The Central Bank has announced a major change to its mortgage deposit rules for first-time buyers.
It has confirmed that the rule requiring first-time buyers to have a deposit of 20%, on properties above a certain value, will be scrapped.
It means that a first-time buyer will now only require a deposit worth 10% of the entire value of a property, regardless of its price.
However the 20% deposit rule will continue to apply to second-time and subsequent buyers.
The Central Bank is also relaxing the rules which limit the amount that first-time buyers can borrow, relative to their income.
Five per cent of the value of new lending to first time buyers will be allowed above the 90% loan to value (LTV) limit and 20% of the value of new lending to second and subsequent buyers for primary residences will be allowed above the 80% LTV limit.

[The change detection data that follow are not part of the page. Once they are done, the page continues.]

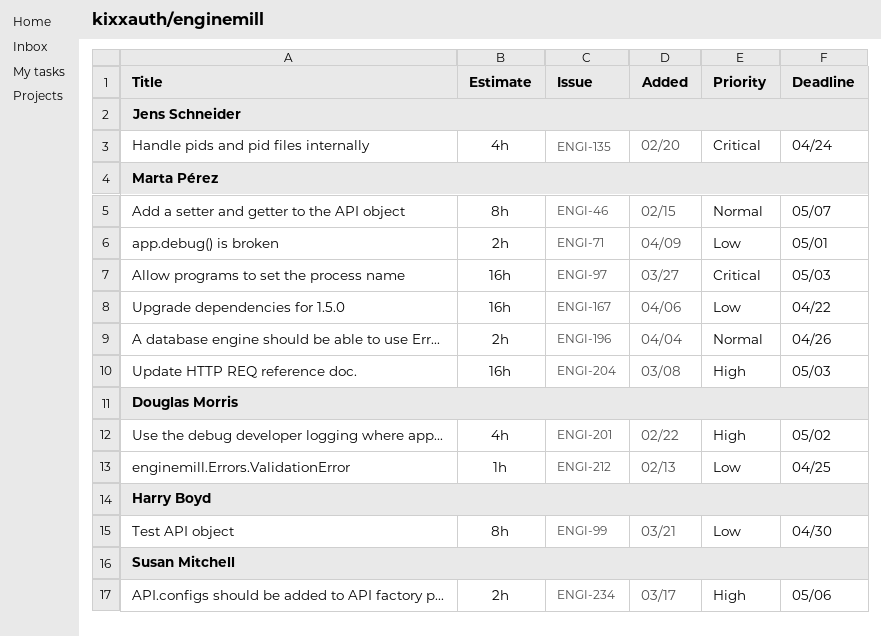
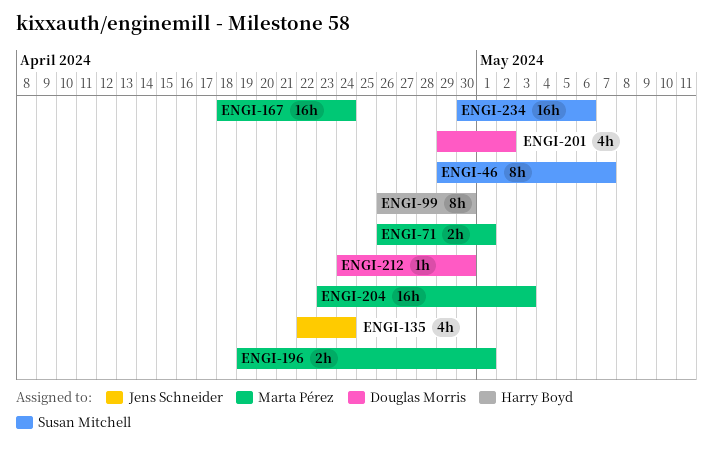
ENGI-46, owner: Marta Pérez -> Susan Mitchell
ENGI-97: present -> none
ENGI-167, due: Apr 22 -> Apr 24
ENGI-196, due: Apr 26 -> May 1
ENGI-212, due: Apr 25 -> Apr 30
ENGI-234, estimate: 2h -> 16h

Governor Philip Lane said: "Over the past 18 months, the measures have helped to ensure that those who buy homes are better prepared to manage their mortgage payments in the event of a future downturn in the economy or in the housing market.
"While our review process affirmed the value of the overall framework, some modifications to the measures were suggested by our evidence-based analysis.’

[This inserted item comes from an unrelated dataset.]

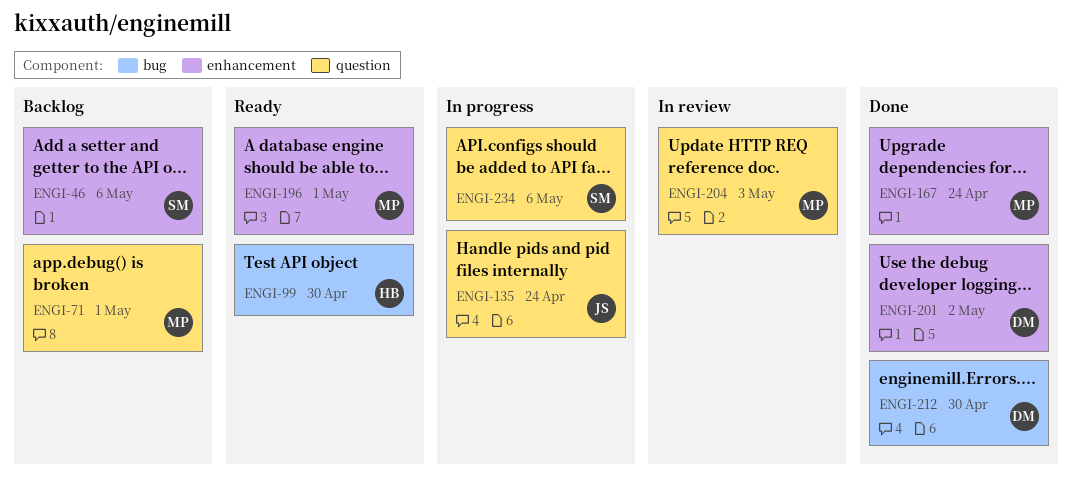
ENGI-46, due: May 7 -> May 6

"The 3.5 times ceiling on the loan to income ratio remains unchanged.
"The 90% loan to value ratio limit for all first time buyers simplifies the overall framework, with only 5% of lending permitted above this level.

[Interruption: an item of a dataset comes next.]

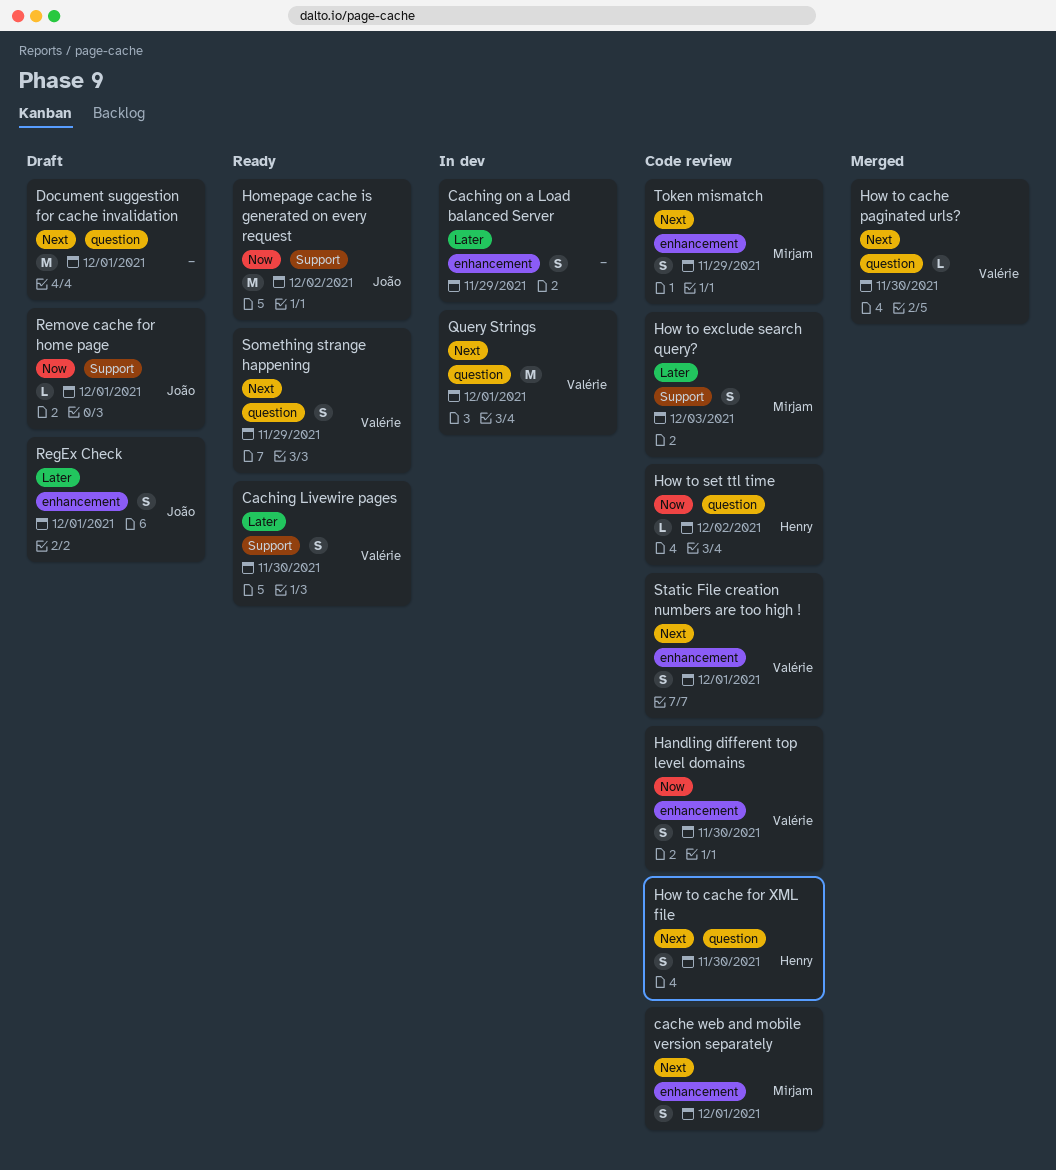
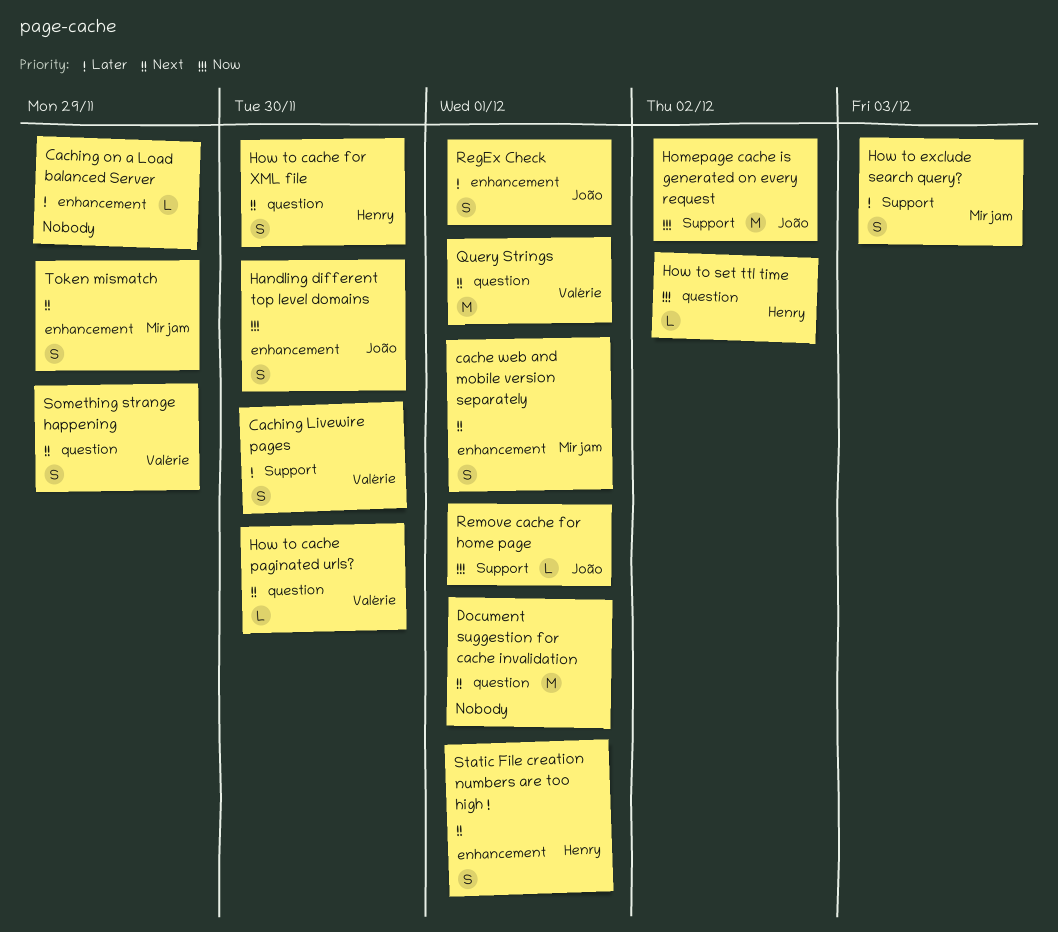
Caching on a Load balanced Server, estimate: S -> L
Handling different top level domains, owner: Valérie -> João
Static File creation numbers are too high !, owner: Valérie -> Henry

"The 20% allowance for lending above the 80% loan to value ceiling for second and subsequent buyers is broadly in line with current lending patterns.
"The loan to value requirements for all other buyers will remain in place.
"Taken together, these measures constitute a sustainable framework to underpin our financial stability objectives.’
The changes cast doubt over Michael Noonan's plans for a help-to-buy scheme, which were intended to help first-time buyers overcome the onerous rules on deposits.